Arjac researches what he saw of the creature and finds that it is a genus of the Tyranid Lictor that has infiltrated the Fang and is taking gene-seed for an unknown purpose. Arjac proposes that the Lictor wants gene-seed and is prepared to either wait until the Chapter returns and pick them off in the tunnels of the Fang or force their hand by murdering Thralls until the Wolves have to chase it down where upon it can lead them into more ambushes. So Arjac decides to open up the Chapter gene-seed vaults and let the Lictor come to them. They do this and it fails, killing two more members of the Pack, though Arjac is able to send the Lictor fleeing before it can get at the gene-seed.

At this time Henghis Blackhand, the High Iron Priest, returns with a Great Company claiming that Warp storms separated the chapter fleet and that his company had to return. On hearing the story he is livid and banishes Arjac to the forges while he and the company hunt the Lictor. He also refuses Arjac's claims that it is a Lictor or that it may be an ancient creature that landed on Fenris long before the Tyranids ever showed their faces in the galaxy, he cites a few examples including one where 4,000 years before M41 the Space Wolves chapter faced a xenos scourge on the planet Ourouboros that now they can be sure were Tyranids, they just didn't know it at the time. Arjac goes to the Heart Forges and works on the Axe of Morkai, which he had fixed earlier but used against the Lictor and rebroke it against a wall with his prodigious strength, and has left a sliver of the axe in the Lictor meaning the axe cannot be repaired.

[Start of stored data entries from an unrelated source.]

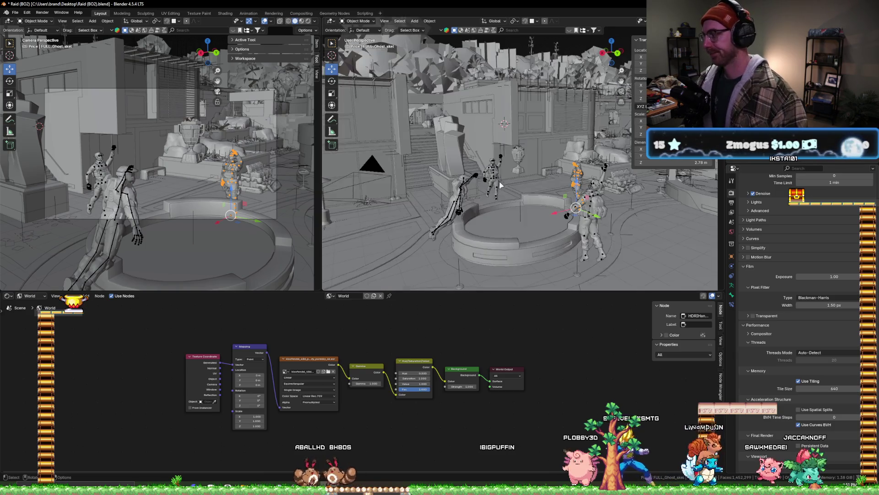
pyautogui.moveTo(453, 203)
pyautogui.mouseDown(button='middle')
pyautogui.moveTo(386, 220)
pyautogui.moveTo(402, 141)
pyautogui.moveTo(725, 222)
pyautogui.mouseUp(button='middle')
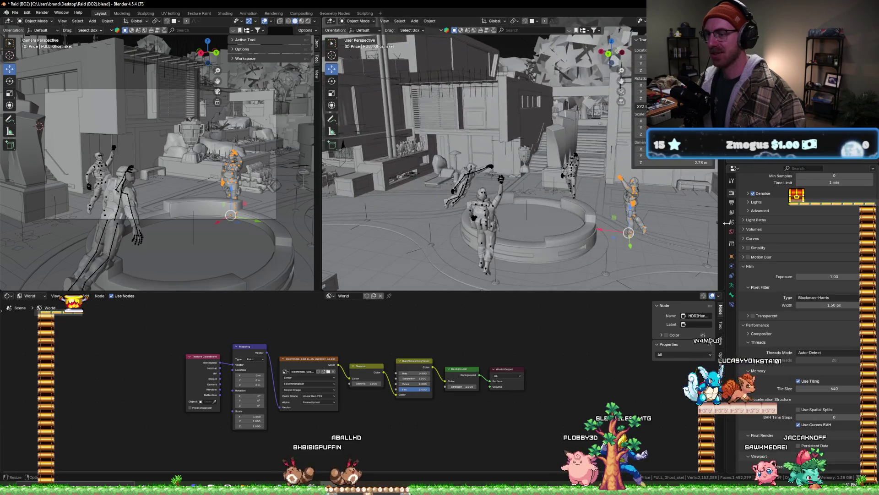
pyautogui.moveTo(629, 209); pyautogui.dragTo(630, 203)
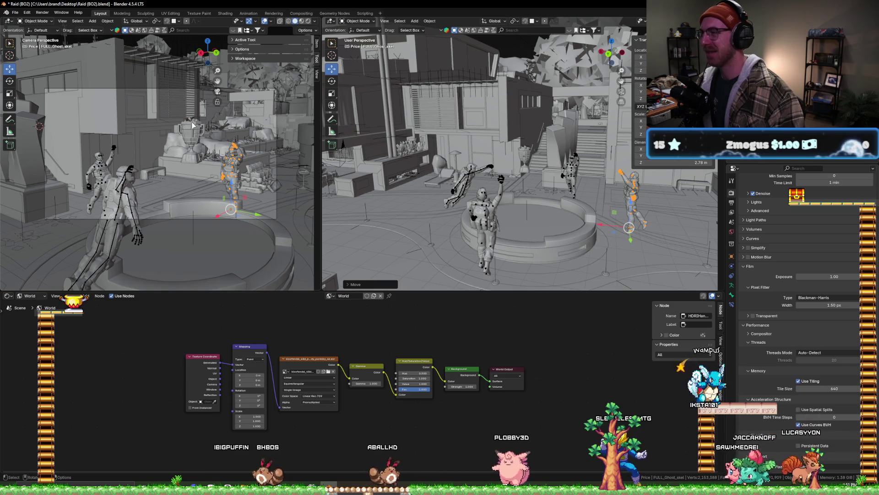
pyautogui.moveTo(321, 143); pyautogui.dragTo(286, 146)
pyautogui.moveTo(432, 238)
pyautogui.mouseDown(button='middle')
pyautogui.moveTo(498, 206)
pyautogui.moveTo(508, 226)
pyautogui.mouseUp(button='middle')
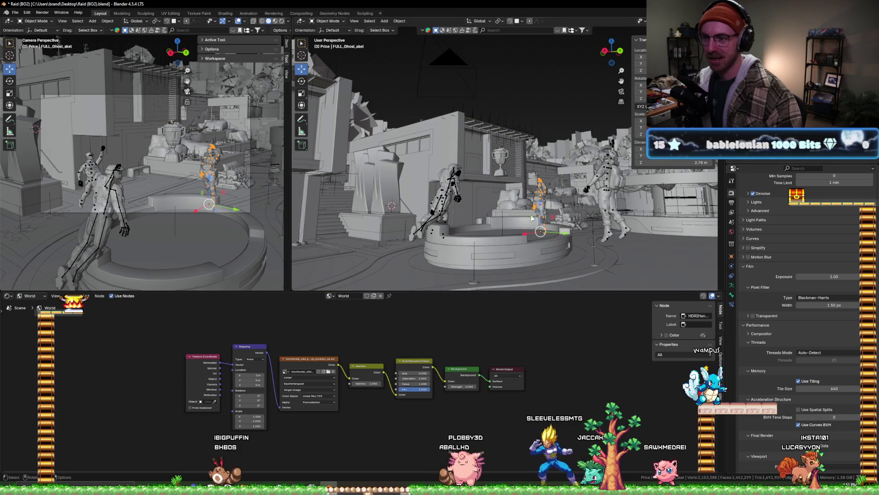
pyautogui.moveTo(542, 210)
pyautogui.mouseDown(button='middle')
pyautogui.moveTo(489, 133)
pyautogui.moveTo(507, 178)
pyautogui.mouseUp(button='middle')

Soon after something begins to happen in the nearby ocean, and Arjac sees that his theory was correct. The Lictor did come from Fenris and the reason it looked so odd and serpentine is that it had adapted to live in the bottom of Fenris's oceans, along with the rest of it's swarm which is now emerging to attack the Fang. A horde of Kraken-spawn, as the Wolves call the Tyranid fleets the Kraken, emerges and in response the Great Company line the walls but seal the doors of the Fang, trapping hundreds of Thralls outside. Arjac pretends to go for a better weapon and instead barges out into the coastal forges to fight alongside the Thralls.

He battles against the Four Tyranid Generals in the swarm, a Zoanthrope, a Dactylis, a Malefactor and a Dominatrix with the Lictor on it's back in place of a Queen. He kills the Dactylis and the Zoanthrope, and then lures the Dominatrix and Lictor towards him by revealing the vial of Russ's blood, which attracts the Lictor towards him. Arjac is devoured by the Dominatrix, which shortly after keels over and dies. It turns out that Arjac had returned to the trophy room as well and took the wargear of a Venenum Assassin that had been sent after a Great Wolf once, and was caught and killed. The Dominatrix swallowed him and in his blood the poison kills the Dominatrix which is not prepared to deal with something like that due to the millennia it has spent in the ocean. The Lictor dies with it, taking it's knowledge of the power behind the Space Wolf gene-seed with it, and the swarm goes into disarray. All those who fought with Arjac are dead, but many more Thralls were saved by his actions.

Logan Grimnar's company arrives and mops up the remaining Tyranids with Grimnar himself killing the Malefactor. Upon hearing of Arjac's deeds he cuts his way into the Dominatrix's corpse and returns with a barely alive Arjac. The narrator tells the audience that because Arjac never boasted of his deeds, nobody remembered them and assumed he had died in the beast. But Grimnar remembered them and believed that Arjac had lived, and so he had. The narrator reminds the audience that perhaps the greatest warrior is the one who never needs to boast, and with that the saga ends.



Quite a good novella with great callbacks to the earlier incarnations of the antagonist xenos and a very interesting twist on Arjac's most famous moment. Also loved a reference to a famous Space Wolves moment;




In the Space Wolves trophy room they have one of Lion El'Jonson's teeth in the centre of a great ruby set in a war-scepter, taken from the fight where Leman Russ punched him and knocked it out. They consider it one of their finest trophies. Hehe.




LotN


----------



## The Scion of Chemos (May 24, 2013)

Lord of the Night said:


> Actually read this today and it was surprisingly good;
> 
> 
> 
> ...


Well, that makes me hopeful!
Mine still hasn't arrived yet, but I live across the pond.
I look forward to it though!


----------